Image: College of Science

A team of astronomers, which includes Texas A&M University professor Lucas Macri and recent Texas A&M astronomy doctoral graduate Wenlong Yuan, has used new data from the Hubble Space Telescope to make the best-ever measurement of the expansion rate of the universe, with a total uncertainty of only 1.9 percent.

The team’s measurement, detailed in a recent paper posted to arXiv and accepted for publication in The Astrophysical Journal, is 9.8 percent larger than the value predicted from observations of the big bang, even after taking into account the contributions of dark matter and dark energy.

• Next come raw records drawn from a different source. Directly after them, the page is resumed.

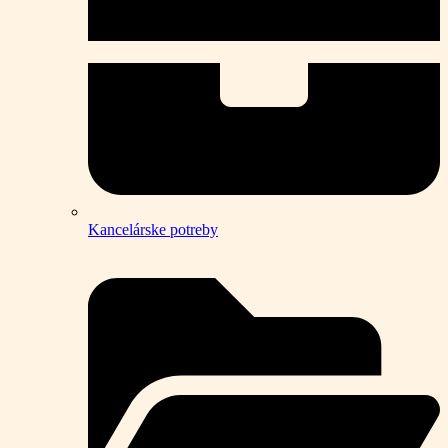
Kancelárske potreby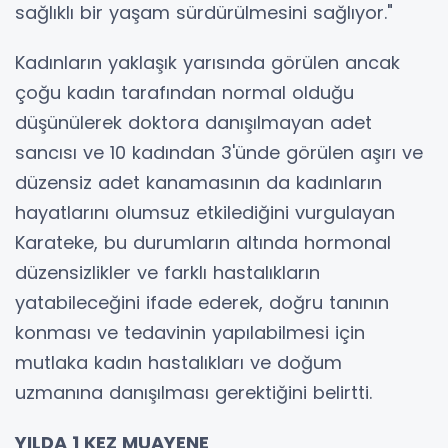
sağlıklı bir yaşam sürdürülmesini sağlıyor."
Kadınların yaklaşık yarısında görülen ancak
çoğu kadın tarafından normal olduğu
düşünülerek doktora danışılmayan adet
sancısı ve 10 kadından 3'ünde görülen aşırı ve
düzensiz adet kanamasının da kadınların
hayatlarını olumsuz etkilediğini vurgulayan
Karateke, bu durumların altında hormonal
düzensizlikler ve farklı hastalıkların
yatabileceğini ifade ederek, doğru tanının
konması ve tedavinin yapılabilmesi için
mutlaka kadın hastalıkları ve doğum
uzmanına danışılması gerektiğini belirtti.
YILDA 1 KEZ MUAYENE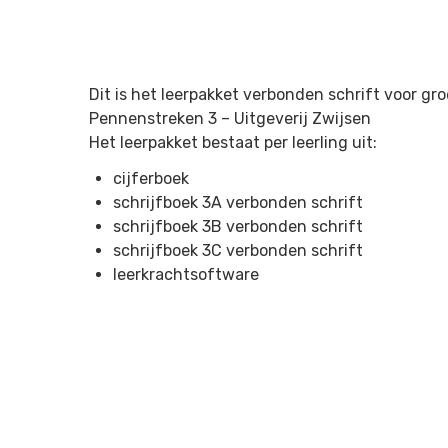
Dit is het leerpakket verbonden schrift voor g
Pennenstreken 3 –
Uitgeverij Zwijsen
Het leerpakket bestaat per leerling uit:
cijferboek
schrijfboek 3A verbonden schrift
schrijfboek 3B verbonden schrift
schrijfboek 3C verbonden schrift
leerkrachtsoftware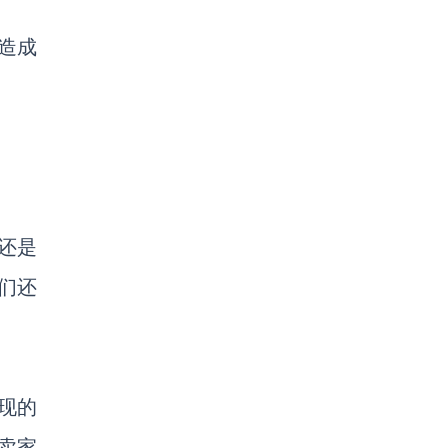
会造成
还是
们还
提现的
卖家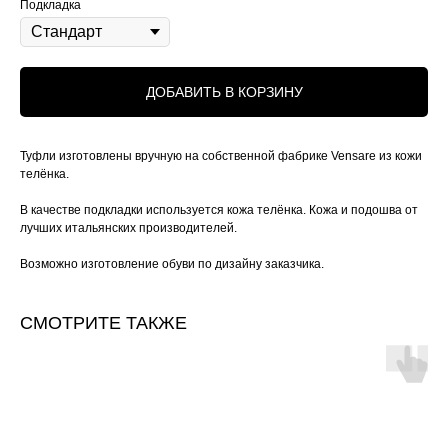
Подкладка
ДОБАВИТЬ В КОРЗИНУ
Туфли изготовлены вручную на собственной фабрике Vensare из кожи
телёнка.
В качестве подкладки используется кожа телёнка. Кожа и подошва от
лучших итальянских производителей.
Возможно изготовление обуви по дизайну заказчика.
СМОТРИТЕ ТАКЖЕ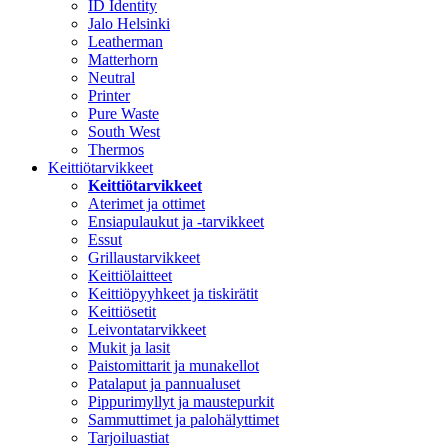
ID Identity
Jalo Helsinki
Leatherman
Matterhorn
Neutral
Printer
Pure Waste
South West
Thermos
Keittiötarvikkeet
Keittiötarvikkeet
Aterimet ja ottimet
Ensiapulaukut ja -tarvikkeet
Essut
Grillaustarvikkeet
Keittiölaitteet
Keittiöpyyhkeet ja tiskirätit
Keittiösetit
Leivontatarvikkeet
Mukit ja lasit
Paistomittarit ja munakellot
Patalaput ja pannualuset
Pippurimyllyt ja maustepurkit
Sammuttimet ja palohälyttimet
Tarjoiluastiat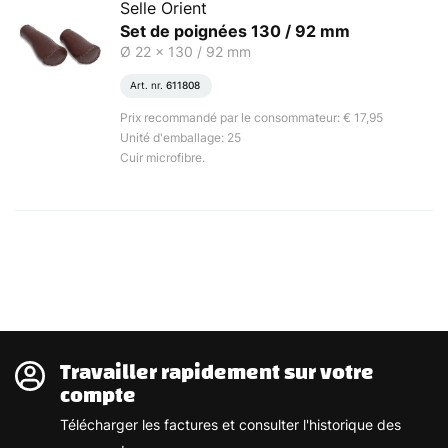
Selle Orient
Set de poignées 130 / 92 mm
Ø 22 x 130 / 92 mm
Art. nr.
611808
Prix recommandé par le consommateur: € 17,95
Unité d'emballage: 25
Cuir microfibre.
Travailler rapidement sur votre
compte
Télécharger les factures et consulter l'historique des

“Such a large discrepancy between measurement and prediction should only happen by chance less than once in 100,000 experiments, further strengthening the case for yet another unseen component of our universe,” Macri said.

To extract the most precise and accurate measurements out of the Hubble observations, the team relied on the results of an independent, National Science Foundation-funded study carried out by Macri and colleagues and published in The Astronomical Journal in 2015.

They used an NSF-supported 1.5-meter telescope at Cerro Tololo Inter-American Observatory in Chile to measure the periodic changes in the near-infrared brightness of Cepheid variables located within the Large Magellanic Cloud.

“We set out on this path to better understand dark energy, but to everyone’s surprise, including our own, we seem to have stumbled upon a new dark component of the universe,” Macri said. “We are about two years away from reaching the critical 5-sigma significance that is the hallmark of a discovery in physics — 1 in 3.5 million of this result being due to chance.”